> [What needs to be done] Lines below starting with the line with "- Total backlinks" and going on through the line with "### Support" must be output exactly; the rest of the records must be left out.

> [Collected data]
____

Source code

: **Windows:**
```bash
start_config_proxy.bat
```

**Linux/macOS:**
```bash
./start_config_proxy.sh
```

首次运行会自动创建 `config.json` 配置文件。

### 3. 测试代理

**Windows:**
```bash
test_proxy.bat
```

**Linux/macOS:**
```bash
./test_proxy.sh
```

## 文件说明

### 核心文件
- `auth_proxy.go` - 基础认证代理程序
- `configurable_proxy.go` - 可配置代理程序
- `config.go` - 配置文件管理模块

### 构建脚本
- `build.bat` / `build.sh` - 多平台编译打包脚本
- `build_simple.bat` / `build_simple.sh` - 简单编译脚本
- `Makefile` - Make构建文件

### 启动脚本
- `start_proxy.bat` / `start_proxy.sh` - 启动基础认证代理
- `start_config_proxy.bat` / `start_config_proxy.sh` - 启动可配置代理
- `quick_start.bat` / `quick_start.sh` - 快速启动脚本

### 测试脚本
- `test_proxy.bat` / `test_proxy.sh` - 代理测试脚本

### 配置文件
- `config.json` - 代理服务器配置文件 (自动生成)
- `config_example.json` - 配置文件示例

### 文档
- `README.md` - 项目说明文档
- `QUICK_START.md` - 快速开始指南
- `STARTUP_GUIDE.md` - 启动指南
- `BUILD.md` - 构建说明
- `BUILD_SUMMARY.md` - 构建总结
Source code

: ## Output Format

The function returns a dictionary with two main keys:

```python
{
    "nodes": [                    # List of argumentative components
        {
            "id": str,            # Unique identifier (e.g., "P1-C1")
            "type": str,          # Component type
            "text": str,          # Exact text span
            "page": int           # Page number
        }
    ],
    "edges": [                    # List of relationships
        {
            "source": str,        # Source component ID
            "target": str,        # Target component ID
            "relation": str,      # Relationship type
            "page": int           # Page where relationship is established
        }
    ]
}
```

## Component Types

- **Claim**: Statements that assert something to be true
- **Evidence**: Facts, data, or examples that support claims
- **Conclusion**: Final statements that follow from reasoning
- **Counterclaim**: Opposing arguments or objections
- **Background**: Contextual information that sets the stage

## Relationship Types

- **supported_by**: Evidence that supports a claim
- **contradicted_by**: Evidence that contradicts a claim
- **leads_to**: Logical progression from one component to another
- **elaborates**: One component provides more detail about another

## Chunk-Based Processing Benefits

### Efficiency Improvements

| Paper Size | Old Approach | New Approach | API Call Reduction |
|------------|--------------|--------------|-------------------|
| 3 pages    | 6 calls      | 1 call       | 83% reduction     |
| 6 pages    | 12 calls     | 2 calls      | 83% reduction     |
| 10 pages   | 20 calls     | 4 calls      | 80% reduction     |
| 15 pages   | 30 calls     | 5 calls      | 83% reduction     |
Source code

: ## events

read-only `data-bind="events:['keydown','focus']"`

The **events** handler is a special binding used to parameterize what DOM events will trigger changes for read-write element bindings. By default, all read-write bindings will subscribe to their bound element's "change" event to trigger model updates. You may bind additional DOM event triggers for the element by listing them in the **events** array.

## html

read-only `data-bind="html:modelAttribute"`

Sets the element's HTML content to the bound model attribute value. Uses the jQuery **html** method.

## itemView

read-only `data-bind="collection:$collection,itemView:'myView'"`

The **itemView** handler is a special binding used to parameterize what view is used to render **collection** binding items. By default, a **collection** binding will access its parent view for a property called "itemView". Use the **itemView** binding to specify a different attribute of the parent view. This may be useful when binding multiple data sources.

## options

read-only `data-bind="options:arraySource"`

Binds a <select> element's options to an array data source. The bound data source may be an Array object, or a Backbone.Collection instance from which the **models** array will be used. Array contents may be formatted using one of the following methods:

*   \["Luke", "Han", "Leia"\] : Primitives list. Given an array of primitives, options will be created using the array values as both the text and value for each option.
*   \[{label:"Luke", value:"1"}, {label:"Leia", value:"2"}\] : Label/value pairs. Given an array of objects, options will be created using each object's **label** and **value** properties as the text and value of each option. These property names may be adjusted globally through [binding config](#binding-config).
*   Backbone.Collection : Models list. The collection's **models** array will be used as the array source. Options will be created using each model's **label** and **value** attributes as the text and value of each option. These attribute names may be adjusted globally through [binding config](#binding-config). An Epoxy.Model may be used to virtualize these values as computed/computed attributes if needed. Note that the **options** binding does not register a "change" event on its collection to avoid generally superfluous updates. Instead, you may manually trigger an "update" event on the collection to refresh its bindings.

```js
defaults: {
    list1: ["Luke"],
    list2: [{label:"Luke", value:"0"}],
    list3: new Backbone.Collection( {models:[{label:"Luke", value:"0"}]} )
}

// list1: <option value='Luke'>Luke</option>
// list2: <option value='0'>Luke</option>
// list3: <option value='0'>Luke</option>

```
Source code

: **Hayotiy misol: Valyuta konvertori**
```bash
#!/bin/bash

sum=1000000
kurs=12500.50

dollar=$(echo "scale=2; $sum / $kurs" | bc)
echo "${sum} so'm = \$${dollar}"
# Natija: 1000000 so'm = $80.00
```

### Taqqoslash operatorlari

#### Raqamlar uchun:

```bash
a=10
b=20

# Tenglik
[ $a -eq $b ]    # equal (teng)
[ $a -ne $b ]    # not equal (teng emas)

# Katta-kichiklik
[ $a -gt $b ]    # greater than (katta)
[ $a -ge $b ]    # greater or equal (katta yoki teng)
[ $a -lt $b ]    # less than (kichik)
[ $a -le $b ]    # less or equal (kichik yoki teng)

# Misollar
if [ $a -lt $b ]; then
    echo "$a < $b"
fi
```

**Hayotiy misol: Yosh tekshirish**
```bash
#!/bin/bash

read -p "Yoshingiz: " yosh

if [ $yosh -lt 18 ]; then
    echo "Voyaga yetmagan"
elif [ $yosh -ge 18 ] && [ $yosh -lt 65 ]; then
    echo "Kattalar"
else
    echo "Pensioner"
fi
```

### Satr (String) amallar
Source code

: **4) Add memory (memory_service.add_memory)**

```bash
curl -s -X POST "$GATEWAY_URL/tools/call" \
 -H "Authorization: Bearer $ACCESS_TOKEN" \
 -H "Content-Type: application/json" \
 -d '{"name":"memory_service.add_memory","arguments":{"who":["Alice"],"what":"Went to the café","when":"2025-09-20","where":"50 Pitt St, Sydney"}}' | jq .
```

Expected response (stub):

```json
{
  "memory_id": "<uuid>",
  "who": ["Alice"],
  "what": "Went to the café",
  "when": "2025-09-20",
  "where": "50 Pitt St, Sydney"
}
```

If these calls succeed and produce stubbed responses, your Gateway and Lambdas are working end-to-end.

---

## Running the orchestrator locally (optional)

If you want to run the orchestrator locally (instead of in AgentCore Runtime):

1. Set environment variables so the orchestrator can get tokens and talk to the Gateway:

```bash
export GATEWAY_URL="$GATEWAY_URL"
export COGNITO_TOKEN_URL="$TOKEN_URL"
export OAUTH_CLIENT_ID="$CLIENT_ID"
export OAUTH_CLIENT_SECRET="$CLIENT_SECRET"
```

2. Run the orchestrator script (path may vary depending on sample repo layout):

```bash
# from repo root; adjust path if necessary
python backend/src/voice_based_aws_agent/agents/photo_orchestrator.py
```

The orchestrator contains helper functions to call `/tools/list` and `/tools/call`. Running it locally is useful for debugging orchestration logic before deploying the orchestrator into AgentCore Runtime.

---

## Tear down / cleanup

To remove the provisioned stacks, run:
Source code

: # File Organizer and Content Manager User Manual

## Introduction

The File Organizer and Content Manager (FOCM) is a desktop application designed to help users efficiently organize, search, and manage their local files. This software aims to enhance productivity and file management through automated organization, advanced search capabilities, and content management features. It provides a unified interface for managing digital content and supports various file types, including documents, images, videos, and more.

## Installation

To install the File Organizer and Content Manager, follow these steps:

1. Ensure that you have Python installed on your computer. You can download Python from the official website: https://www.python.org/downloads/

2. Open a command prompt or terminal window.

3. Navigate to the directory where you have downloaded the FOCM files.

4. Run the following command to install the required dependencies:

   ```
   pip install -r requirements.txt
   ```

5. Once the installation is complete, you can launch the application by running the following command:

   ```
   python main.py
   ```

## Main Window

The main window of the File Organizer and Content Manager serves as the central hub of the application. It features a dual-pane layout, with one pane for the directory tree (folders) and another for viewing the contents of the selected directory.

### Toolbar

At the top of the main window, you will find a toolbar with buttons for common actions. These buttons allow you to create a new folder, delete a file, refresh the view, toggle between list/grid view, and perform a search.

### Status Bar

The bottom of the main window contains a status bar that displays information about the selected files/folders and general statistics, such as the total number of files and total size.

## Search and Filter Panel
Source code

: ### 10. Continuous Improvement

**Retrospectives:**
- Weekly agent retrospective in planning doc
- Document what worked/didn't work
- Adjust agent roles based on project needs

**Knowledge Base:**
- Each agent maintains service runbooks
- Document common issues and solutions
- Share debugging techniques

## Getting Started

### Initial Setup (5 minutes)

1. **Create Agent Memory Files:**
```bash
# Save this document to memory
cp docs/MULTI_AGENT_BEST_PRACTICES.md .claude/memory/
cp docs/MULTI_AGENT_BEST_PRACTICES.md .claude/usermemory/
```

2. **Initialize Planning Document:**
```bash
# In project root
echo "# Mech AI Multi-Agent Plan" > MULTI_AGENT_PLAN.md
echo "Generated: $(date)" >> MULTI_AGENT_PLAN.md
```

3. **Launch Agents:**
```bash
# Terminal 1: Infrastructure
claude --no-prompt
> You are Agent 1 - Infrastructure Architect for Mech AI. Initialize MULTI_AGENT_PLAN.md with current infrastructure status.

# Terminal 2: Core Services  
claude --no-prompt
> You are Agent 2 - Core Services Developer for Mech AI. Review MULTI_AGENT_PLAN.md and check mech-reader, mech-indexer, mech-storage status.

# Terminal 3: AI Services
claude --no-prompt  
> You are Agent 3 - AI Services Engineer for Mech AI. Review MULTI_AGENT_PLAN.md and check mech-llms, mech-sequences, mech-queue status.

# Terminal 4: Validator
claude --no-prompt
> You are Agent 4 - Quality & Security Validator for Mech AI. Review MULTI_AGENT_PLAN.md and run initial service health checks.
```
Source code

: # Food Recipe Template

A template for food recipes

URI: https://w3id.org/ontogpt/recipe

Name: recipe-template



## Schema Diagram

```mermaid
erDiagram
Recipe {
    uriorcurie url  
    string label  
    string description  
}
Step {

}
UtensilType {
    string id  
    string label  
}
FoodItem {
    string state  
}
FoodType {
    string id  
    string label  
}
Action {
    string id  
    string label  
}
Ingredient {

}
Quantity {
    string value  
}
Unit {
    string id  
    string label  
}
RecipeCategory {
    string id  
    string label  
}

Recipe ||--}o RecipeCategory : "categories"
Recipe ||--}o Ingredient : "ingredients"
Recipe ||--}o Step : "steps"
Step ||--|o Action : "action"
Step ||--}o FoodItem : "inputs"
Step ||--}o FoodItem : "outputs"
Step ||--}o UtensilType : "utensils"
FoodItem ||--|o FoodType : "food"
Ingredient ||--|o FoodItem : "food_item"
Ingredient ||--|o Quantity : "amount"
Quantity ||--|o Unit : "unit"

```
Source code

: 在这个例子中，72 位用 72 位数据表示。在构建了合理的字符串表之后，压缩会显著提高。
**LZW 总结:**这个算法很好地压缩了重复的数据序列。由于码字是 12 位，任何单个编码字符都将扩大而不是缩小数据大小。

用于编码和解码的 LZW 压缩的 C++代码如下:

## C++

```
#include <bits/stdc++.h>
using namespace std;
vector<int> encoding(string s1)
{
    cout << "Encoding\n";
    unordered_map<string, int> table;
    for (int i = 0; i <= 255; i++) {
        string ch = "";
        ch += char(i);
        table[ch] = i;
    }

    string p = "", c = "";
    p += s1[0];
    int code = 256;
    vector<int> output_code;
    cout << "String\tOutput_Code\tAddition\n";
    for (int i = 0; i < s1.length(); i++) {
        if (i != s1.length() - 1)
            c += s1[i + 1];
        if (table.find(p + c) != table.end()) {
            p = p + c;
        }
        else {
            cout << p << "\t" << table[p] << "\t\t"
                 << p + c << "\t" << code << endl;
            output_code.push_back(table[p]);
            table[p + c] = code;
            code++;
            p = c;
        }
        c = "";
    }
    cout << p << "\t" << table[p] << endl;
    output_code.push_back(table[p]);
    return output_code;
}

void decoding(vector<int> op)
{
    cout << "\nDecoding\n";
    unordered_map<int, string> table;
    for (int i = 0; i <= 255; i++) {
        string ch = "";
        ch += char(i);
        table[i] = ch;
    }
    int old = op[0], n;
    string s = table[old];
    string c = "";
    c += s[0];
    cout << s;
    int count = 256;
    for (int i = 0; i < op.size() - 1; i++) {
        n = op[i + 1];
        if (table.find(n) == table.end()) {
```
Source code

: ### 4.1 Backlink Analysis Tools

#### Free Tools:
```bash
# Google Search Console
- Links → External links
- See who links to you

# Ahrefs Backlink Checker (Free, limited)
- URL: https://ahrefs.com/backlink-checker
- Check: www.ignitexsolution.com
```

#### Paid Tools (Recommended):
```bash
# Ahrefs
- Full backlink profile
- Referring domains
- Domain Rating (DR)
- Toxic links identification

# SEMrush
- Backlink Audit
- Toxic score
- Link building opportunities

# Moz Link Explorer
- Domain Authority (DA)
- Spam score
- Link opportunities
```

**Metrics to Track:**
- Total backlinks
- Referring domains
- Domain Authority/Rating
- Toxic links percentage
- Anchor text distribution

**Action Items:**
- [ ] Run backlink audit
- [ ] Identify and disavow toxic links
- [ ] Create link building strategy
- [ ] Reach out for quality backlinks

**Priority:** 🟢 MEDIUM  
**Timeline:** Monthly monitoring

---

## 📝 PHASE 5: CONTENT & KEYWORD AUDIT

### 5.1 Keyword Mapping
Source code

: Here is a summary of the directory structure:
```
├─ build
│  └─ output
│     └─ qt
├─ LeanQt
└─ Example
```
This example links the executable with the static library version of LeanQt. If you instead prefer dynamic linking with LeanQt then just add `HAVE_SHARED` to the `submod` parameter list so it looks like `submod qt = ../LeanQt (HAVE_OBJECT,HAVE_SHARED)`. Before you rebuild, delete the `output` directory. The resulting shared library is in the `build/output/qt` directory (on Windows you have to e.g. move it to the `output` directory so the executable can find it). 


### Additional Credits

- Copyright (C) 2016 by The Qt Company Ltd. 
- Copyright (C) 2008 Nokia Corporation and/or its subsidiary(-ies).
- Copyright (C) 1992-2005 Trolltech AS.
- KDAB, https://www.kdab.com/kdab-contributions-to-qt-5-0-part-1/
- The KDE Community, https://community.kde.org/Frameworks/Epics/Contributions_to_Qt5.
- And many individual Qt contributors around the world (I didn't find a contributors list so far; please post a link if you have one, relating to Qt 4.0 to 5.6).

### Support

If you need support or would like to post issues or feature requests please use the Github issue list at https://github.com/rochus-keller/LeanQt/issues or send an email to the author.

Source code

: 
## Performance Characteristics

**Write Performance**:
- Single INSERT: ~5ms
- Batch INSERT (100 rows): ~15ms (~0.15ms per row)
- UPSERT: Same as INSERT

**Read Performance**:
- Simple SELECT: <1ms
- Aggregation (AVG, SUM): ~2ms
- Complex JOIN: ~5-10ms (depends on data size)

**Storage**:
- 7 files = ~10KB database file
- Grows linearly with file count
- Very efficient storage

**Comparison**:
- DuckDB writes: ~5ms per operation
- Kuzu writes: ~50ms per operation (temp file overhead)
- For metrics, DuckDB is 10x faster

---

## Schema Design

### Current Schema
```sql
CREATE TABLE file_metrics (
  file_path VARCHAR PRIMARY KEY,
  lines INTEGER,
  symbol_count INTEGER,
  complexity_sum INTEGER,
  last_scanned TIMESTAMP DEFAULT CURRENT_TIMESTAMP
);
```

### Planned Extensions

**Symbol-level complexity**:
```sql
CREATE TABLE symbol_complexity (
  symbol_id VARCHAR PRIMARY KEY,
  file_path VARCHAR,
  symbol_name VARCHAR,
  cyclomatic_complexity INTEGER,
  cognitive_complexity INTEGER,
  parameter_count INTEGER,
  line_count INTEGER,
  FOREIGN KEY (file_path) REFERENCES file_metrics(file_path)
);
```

____

> [Response]
- Total backlinks
- Referring domains
- Domain Authority/Rating
- Toxic links percentage
- Anchor text distribution

**Action Items:**
- [ ] Run backlink audit
- [ ] Identify and disavow toxic links
- [ ] Create link building strategy
- [ ] Reach out for quality backlinks

**Priority:** 🟢 MEDIUM  
**Timeline:** Monthly monitoring

---

## 📝 PHASE 5: CONTENT & KEYWORD AUDIT

### 5.1 Keyword Mapping
Source code

: Here is a summary of the directory structure:
```
├─ build
│  └─ output
│     └─ qt
├─ LeanQt
└─ Example
```
This example links the executable with the static library version of LeanQt. If you instead prefer dynamic linking with LeanQt then just add `HAVE_SHARED` to the `submod` parameter list so it looks like `submod qt = ../LeanQt (HAVE_OBJECT,HAVE_SHARED)`. Before you rebuild, delete the `output` directory. The resulting shared library is in the `build/output/qt` directory (on Windows you have to e.g. move it to the `output` directory so the executable can find it). 


### Additional Credits

- Copyright (C) 2016 by The Qt Company Ltd. 
- Copyright (C) 2008 Nokia Corporation and/or its subsidiary(-ies).
- Copyright (C) 1992-2005 Trolltech AS.
- KDAB, https://www.kdab.com/kdab-contributions-to-qt-5-0-part-1/
- The KDE Community, https://community.kde.org/Frameworks/Epics/Contributions_to_Qt5.
- And many individual Qt contributors around the world (I didn't find a contributors list so far; please post a link if you have one, relating to Qt 4.0 to 5.6).

### Support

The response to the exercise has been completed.